Rewrite everything in the rows below as a numbered list, from the line containing "scientific name: Colchicum triphyllum" down to the line containing "scientific name: Actinidia arguta", with both of those lines included. Leave out blank lines and any other lines.
▬▬▬▬▬▬▬▬▬▬
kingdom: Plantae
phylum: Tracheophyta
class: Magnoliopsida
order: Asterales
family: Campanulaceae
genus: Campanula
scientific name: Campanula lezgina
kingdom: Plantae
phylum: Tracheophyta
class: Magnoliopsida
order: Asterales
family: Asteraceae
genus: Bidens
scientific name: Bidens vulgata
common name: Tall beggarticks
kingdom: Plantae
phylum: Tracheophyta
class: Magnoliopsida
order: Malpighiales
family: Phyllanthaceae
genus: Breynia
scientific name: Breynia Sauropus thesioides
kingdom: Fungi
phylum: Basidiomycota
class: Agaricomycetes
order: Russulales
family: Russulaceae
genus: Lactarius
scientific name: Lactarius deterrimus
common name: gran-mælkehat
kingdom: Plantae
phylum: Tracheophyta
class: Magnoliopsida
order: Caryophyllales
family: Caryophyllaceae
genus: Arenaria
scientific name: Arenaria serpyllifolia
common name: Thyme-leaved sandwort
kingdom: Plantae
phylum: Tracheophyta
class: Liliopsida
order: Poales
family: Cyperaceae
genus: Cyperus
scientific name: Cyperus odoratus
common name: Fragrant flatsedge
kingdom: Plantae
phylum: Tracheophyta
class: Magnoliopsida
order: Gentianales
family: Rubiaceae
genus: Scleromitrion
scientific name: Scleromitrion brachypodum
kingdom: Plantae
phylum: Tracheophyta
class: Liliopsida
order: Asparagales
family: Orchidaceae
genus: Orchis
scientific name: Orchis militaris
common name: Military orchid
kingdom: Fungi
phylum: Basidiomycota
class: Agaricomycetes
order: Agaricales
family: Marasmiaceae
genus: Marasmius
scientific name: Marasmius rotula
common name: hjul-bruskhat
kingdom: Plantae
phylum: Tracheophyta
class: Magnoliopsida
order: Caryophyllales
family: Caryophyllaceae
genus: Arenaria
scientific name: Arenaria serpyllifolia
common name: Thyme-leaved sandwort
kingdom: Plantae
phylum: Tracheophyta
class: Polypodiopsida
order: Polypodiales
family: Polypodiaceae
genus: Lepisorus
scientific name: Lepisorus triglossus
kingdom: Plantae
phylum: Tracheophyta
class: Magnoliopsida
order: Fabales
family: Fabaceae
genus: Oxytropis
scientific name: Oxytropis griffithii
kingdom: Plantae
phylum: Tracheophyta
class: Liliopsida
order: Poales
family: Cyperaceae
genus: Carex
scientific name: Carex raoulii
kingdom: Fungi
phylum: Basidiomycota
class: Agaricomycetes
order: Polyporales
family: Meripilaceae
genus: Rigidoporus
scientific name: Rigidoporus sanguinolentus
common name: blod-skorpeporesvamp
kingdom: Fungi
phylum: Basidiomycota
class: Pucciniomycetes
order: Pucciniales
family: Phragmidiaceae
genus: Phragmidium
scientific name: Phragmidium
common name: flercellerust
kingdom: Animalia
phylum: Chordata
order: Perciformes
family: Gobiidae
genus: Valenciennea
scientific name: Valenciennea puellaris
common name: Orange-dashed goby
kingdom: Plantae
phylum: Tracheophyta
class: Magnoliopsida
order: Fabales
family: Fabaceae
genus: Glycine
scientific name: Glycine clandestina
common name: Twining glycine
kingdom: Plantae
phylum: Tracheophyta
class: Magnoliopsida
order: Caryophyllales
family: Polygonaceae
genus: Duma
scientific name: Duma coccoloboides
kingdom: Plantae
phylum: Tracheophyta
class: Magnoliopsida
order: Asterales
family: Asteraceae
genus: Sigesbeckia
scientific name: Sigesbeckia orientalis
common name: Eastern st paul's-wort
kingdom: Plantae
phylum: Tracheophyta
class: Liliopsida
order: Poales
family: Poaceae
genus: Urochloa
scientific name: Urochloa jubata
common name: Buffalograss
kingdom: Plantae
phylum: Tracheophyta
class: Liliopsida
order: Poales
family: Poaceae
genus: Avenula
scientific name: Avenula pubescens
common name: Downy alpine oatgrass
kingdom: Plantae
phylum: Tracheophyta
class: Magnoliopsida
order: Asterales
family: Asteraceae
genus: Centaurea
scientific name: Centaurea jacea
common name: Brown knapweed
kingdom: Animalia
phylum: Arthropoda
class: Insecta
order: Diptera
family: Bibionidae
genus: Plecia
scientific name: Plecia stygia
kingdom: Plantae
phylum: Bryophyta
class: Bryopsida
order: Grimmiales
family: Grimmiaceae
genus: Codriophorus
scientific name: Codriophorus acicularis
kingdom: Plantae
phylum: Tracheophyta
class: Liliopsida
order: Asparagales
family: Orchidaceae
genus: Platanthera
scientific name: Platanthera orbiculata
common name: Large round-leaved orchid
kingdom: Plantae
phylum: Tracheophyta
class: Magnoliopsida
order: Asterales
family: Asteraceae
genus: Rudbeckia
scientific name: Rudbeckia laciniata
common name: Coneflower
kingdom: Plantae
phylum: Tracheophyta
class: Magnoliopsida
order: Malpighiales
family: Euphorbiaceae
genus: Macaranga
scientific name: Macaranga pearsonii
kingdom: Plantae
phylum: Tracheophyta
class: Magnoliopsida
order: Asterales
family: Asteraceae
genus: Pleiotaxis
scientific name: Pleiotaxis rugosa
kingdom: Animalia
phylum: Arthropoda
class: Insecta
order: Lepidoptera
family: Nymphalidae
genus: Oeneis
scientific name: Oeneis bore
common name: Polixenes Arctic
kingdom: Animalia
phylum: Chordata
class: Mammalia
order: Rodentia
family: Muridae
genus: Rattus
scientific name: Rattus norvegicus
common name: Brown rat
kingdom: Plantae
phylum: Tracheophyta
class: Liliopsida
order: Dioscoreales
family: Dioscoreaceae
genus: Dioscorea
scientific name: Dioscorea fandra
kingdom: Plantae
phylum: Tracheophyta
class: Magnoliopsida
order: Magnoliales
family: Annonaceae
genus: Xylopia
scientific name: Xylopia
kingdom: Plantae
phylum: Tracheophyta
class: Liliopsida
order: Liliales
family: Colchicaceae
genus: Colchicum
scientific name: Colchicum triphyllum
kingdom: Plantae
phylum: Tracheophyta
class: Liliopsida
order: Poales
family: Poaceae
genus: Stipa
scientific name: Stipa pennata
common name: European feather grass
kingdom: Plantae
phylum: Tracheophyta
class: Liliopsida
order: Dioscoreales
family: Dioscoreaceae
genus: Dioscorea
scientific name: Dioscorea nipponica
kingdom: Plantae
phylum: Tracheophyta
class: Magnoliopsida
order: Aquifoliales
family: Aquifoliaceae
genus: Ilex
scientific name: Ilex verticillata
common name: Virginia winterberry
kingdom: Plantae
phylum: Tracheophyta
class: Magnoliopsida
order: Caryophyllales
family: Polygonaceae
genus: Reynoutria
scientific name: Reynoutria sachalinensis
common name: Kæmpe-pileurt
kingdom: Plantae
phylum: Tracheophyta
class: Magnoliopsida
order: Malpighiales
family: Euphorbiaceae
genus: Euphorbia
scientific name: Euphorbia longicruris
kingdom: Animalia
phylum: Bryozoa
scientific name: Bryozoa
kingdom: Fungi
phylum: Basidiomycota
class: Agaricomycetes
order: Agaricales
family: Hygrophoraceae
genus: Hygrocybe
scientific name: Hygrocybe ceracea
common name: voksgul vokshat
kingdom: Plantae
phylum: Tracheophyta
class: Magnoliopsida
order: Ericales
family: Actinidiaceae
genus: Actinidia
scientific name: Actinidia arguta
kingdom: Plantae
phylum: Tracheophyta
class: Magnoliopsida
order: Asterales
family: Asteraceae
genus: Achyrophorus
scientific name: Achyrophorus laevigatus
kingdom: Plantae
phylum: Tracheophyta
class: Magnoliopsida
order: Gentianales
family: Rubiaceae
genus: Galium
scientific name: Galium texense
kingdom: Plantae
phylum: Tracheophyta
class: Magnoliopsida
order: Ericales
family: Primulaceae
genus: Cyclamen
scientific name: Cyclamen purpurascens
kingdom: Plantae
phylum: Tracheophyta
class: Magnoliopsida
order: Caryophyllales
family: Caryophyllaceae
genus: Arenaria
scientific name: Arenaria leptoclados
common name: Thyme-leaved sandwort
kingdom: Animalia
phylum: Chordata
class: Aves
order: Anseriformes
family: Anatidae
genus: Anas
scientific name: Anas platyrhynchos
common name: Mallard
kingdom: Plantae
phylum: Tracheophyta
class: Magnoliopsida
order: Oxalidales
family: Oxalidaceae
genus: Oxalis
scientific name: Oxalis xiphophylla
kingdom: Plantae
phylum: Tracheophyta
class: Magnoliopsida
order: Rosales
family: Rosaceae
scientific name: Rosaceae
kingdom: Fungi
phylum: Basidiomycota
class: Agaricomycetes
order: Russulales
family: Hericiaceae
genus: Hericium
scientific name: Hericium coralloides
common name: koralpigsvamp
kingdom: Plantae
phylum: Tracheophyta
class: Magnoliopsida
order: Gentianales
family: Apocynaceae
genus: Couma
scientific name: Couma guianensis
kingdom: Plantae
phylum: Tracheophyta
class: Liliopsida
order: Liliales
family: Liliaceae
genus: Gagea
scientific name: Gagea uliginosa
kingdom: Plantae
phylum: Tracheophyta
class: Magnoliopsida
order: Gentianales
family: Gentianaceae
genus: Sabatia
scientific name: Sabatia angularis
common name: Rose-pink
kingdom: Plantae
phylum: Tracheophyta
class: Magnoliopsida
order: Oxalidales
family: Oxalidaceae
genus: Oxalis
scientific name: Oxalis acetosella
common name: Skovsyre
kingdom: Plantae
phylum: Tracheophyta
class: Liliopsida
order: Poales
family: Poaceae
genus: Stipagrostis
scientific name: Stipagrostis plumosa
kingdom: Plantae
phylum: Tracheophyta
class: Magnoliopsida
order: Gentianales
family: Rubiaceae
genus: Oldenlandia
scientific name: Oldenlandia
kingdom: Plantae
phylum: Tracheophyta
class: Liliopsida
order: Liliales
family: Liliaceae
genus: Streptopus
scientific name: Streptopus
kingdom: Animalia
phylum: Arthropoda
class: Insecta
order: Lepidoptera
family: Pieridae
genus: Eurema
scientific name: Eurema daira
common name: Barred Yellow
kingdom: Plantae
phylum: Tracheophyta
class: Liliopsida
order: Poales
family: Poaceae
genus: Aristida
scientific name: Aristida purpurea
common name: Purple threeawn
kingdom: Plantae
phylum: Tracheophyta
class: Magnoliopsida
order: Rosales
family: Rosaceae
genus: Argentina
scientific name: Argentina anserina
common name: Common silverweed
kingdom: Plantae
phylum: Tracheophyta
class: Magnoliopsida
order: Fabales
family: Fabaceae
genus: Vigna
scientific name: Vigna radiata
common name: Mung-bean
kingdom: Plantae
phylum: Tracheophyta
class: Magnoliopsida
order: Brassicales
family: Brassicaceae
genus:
▬▬▬▬▬▬▬▬▬▬
▶ [RESPONSE BELOW]:
1. scientific name: Colchicum triphyllum
2. kingdom: Plantae
3. phylum: Tracheophyta
4. class: Liliopsida
5. order: Poales
6. family: Poaceae
7. genus: Stipa
8. scientific name: Stipa pennata
9. common name: European feather grass
10. kingdom: Plantae
11. phylum: Tracheophyta
12. class: Liliopsida
13. order: Dioscoreales
14. family: Dioscoreaceae
15. genus: Dioscorea
16. scientific name: Dioscorea nipponica
17. kingdom: Plantae
18. phylum: Tracheophyta
19. class: Magnoliopsida
20. order: Aquifoliales
21. family: Aquifoliaceae
22. genus: Ilex
23. scientific name: Ilex verticillata
24. common name: Virginia winterberry
25. kingdom: Plantae
26. phylum: Tracheophyta
27. class: Magnoliopsida
28. order: Caryophyllales
29. family: Polygonaceae
30. genus: Reynoutria
31. scientific name: Reynoutria sachalinensis
32. common name: Kæmpe-pileurt
33. kingdom: Plantae
34. phylum: Tracheophyta
35. class: Magnoliopsida
36. order: Malpighiales
37. family: Euphorbiaceae
38. genus: Euphorbia
39. scientific name: Euphorbia longicruris
40. kingdom: Animalia
41. phylum: Bryozoa
42. scientific name: Bryozoa
43. kingdom: Fungi
44. phylum: Basidiomycota
45. class: Agaricomycetes
46. order: Agaricales
47. family: Hygrophoraceae
48. genus: Hygrocybe
49. scientific name: Hygrocybe ceracea
50. common name: voksgul vokshat
51. kingdom: Plantae
52. phylum: Tracheophyta
53. class: Magnoliopsida
54. order: Ericales
55. family: Actinidiaceae
56. genus: Actinidia
57. scientific name: Actinidia arguta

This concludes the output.